**SELECTED EXCERPT**
Kirell Benzi: Thank you very much for your invitation. I’m really glad to be here.

Mike Delgado: So, Kirell, tell us a little about your story, because what you’re doing is so unique creating data art.

Kirell Benzi: Three or four years ago, I was doing my Ph.D. focused on data science and most specifically network science. How do you use a network as a tool, network theory and so forth to analyze big data sets? Then I realized people were asking me what I am doing. “Can you show me?” I had no visual. It was hard to expand just using math or images. I realized maybe I could start using network visualization that then was used as a tool to explain for the paper and scientific research. To take the same software at the beginning and try to bend it so I could start to tell stories about the networks. It’s really about what I think. It’s data storytelling.

I realized that people were more attracted to the story than the math, of course. The idea was to create, hopefully, a beautiful picture, and then people would start asking questions. For me, it’d be a way to explain the data behind it. What does it mean? What can we read from the visualization? And so forth.

This is how it started. It’s an academic context, and then I realized maybe people would be interested also in … I’d say the general audience. I had this idea that maybe I could start doing art exhibitions about this. Being a science educator, if you wish, try and teach other people about this. If you talk about big data, they’re a bit scared. They say, “They’re going to steal my data” and so forth.

**DIRECTION A**
According to the interview, what was Kirell Benzi's Ph.D. focused on?

**RECORDS PROVIDED**
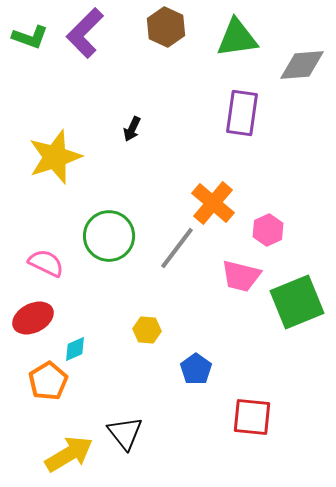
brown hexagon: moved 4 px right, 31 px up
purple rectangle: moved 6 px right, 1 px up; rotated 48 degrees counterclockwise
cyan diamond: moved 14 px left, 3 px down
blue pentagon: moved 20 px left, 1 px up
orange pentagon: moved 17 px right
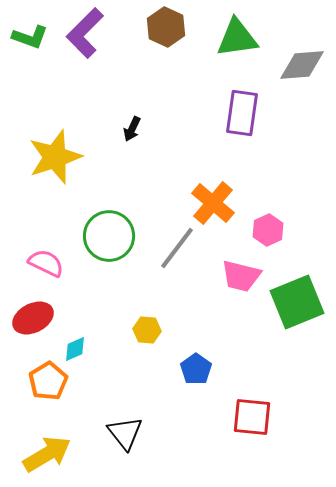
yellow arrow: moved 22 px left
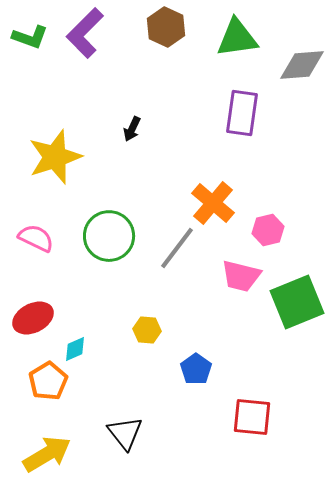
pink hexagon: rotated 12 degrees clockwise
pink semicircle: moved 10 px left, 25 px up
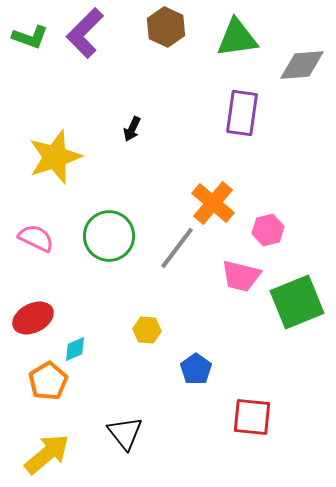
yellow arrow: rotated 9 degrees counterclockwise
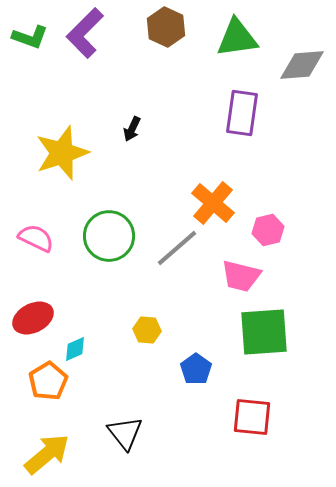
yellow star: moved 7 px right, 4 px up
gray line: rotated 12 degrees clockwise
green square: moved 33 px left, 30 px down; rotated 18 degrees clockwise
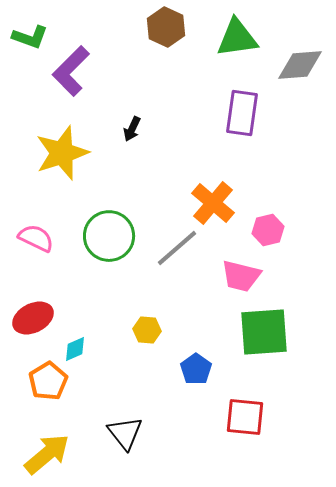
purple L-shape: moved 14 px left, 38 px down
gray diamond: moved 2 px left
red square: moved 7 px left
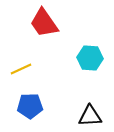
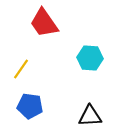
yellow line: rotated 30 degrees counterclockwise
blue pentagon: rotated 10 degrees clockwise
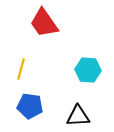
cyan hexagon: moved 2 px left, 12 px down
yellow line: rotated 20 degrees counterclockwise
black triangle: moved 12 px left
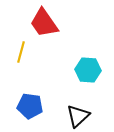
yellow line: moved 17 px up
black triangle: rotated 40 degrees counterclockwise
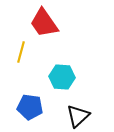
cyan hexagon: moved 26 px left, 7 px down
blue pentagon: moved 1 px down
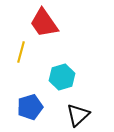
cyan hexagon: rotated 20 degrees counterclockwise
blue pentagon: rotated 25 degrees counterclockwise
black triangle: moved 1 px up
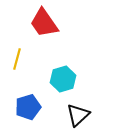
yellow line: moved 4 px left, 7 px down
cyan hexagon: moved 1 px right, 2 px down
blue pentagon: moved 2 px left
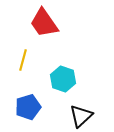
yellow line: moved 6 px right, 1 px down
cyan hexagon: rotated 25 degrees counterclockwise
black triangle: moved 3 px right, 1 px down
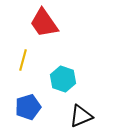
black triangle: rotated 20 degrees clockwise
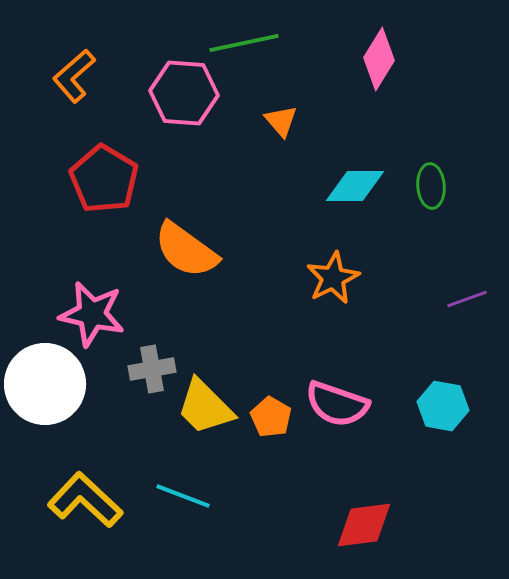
...
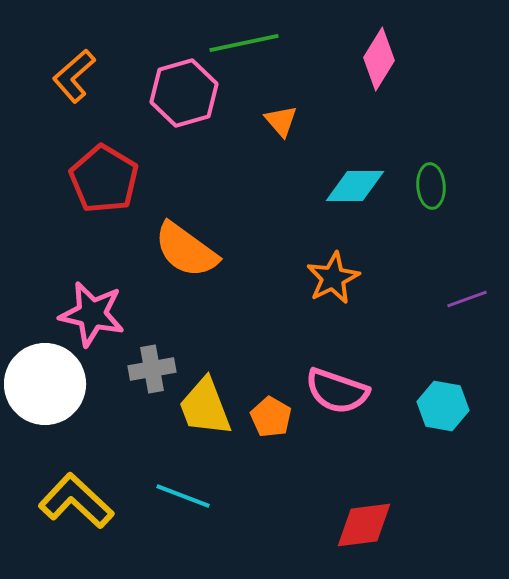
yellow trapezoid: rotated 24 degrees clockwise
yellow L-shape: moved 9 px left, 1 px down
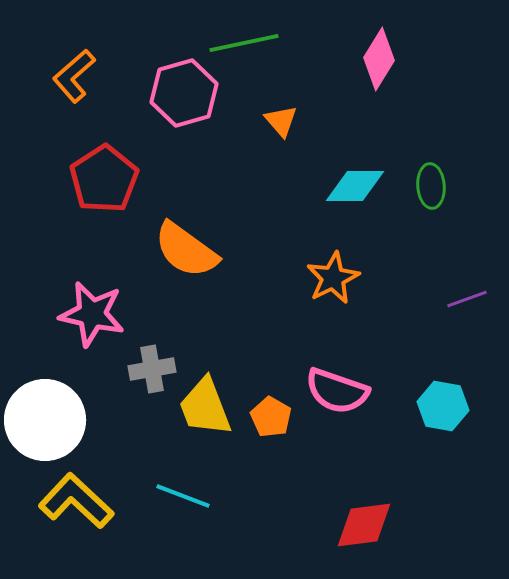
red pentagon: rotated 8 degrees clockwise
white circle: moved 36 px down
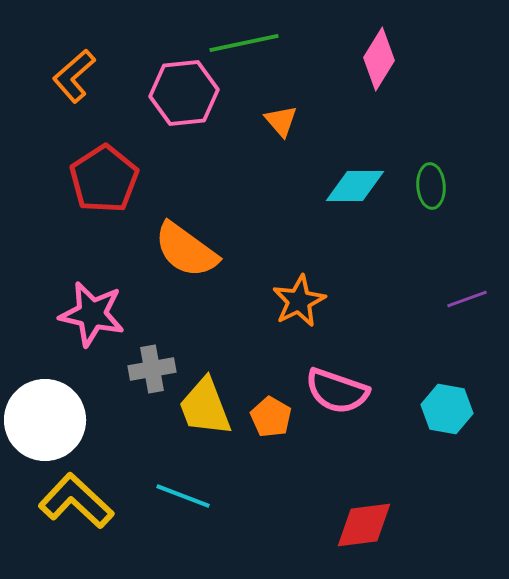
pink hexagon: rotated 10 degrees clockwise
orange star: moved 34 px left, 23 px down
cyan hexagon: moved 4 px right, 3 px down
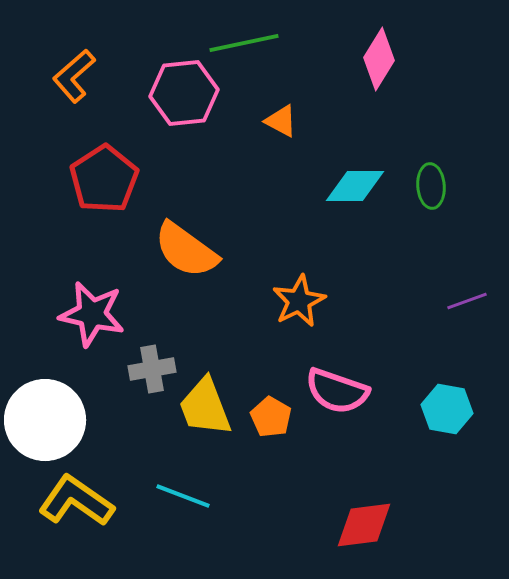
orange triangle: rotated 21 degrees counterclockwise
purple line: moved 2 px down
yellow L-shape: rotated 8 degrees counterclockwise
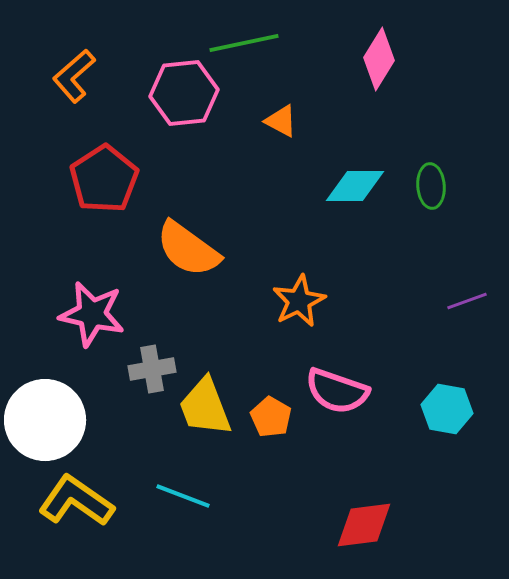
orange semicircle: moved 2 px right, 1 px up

**DIRECTION B**
Report every line of the entries that contains the string "blue", matching case exactly.

**EXERCISE OUTPUT A**
Data science, and most specifically network science.

**EXERCISE OUTPUT B**
blue pentagon: moved 20 px left, 1 px up
blue pentagon: rotated 10 degrees clockwise
blue pentagon: moved 1 px down
blue pentagon: rotated 25 degrees counterclockwise
blue pentagon: moved 2 px left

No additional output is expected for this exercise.